L’argument utilisé par le conseil d’administration du FIBGE n’est pas nouveau : il y a un manque de ressources. Nous voyons la même vieille histoire se répéter : l'organisation ou l'entreprise ciblée du moment est étouffée financièrement, les services sont supprimés, les conditions de travail deviennent précaires... et la solution est la privatisation, ou, comme dans le cas de Future-se d'Abraham Weintraub et, maintenant, de FIBGE : chercher des ressources sur le marché. Je ne veux pas dire ou suggérer que l’asphyxie de l’IBGE a commencé pendant l’administration de Marcio Pochman et sous le gouvernement Lula, mais plutôt que le démantèlement hérité de Michel Temer-Jair Bolsonaro ne peut pas être surmonté avec le manuel de ceux qui prônent l’austérité budgétaire et la réduction du secteur public.
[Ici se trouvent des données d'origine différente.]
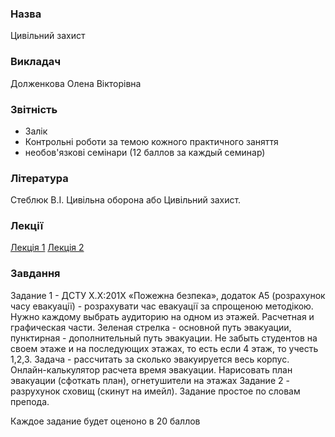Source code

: ### Назва
Цивільний захист

### Викладач
Долженкова Олена Вікторівна

### Звітність
 - Залік
 - Контрольні роботи за темою кожного практичного заняття
 - необов'язкові семінари (12 баллов за каждый семинар)
 
### Література
Стеблюк В.І. Цивільна оборона або Цивільний захист.

### Лекції
[Лекція 1](./lecture1.md)
[Лекція 2](./lecture2.md)


### Завдання

Задание 1 - 	 ДСТУ Х.Х:201Х «Пожежна безпека», додаток А5 (розрахунок часу евакуації) - розрахувати час евакуації за спрощеною методікою. Нужно каждому выбрать аудиторию на одном из этажей. Расчетная и графическая части. Зеленая стрелка - основной путь эвакуации, пунктирная - дополнительный путь эвакуации. Не забыть студентов на своем этаже и на последующих этажах, то есть если 4 этаж, то учесть 1,2,3. Задача - рассчитать за сколько эвакуируется весь корпус. Онлайн-калькулятор расчета время эвакуации. Нарисовать план эвакуации (сфоткать план), огнетушители на этажах
Задание 2 - разрухунок сховищ (скинут на имейл). Задание простое по словам препода. 

Каждое задание будет оценоно в 20 баллов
Je pense qu'au lieu de défendre et d'attaquer Marcio Pochman ou le syndicat IBGE, nous devrions nous unir, les associations scientifiques et la société civile, avec les dirigeants et les employés de l'organisation, pour exiger du gouvernement fédéral, du ministère de la Planification, de la Gestion publique et de l'Innovation et du ministère des Finances qu'ils garantissent des ressources budgétaires publiques pour que le FIBGE puisse remplir ses fonctions. On sait que les ressources sont abondantes. Le paiement de la dette publique (intérêts et amortissements) a englouti 2024 billions de R$ en 2,5 (45 % du budget total) ; sans parler des subventions et des exonérations sur le capital, qui ont atteint 544 milliards de R$ (Le GlobeDu 13/10/2024).
En interrompant le processus de création de l’IBGE+ et l’entrepreneuriat de l’IBGE, le gouvernement fédéral n’a pas reculé ; au contraire, elle a fait un pas en avant important. Et nous devons saluer cette décision. Il s’agit maintenant de franchir la deuxième étape et de doter l’organisme des ressources budgétaires nécessaires pour que son caractère public et son excellence technique soient assurés et améliorés.
*Carlos Vainer Il est professeur émérite à l'Institut de recherche et de planification urbaine et régionale de l'Université fédérale de Rio de Janeiro (UFRJ).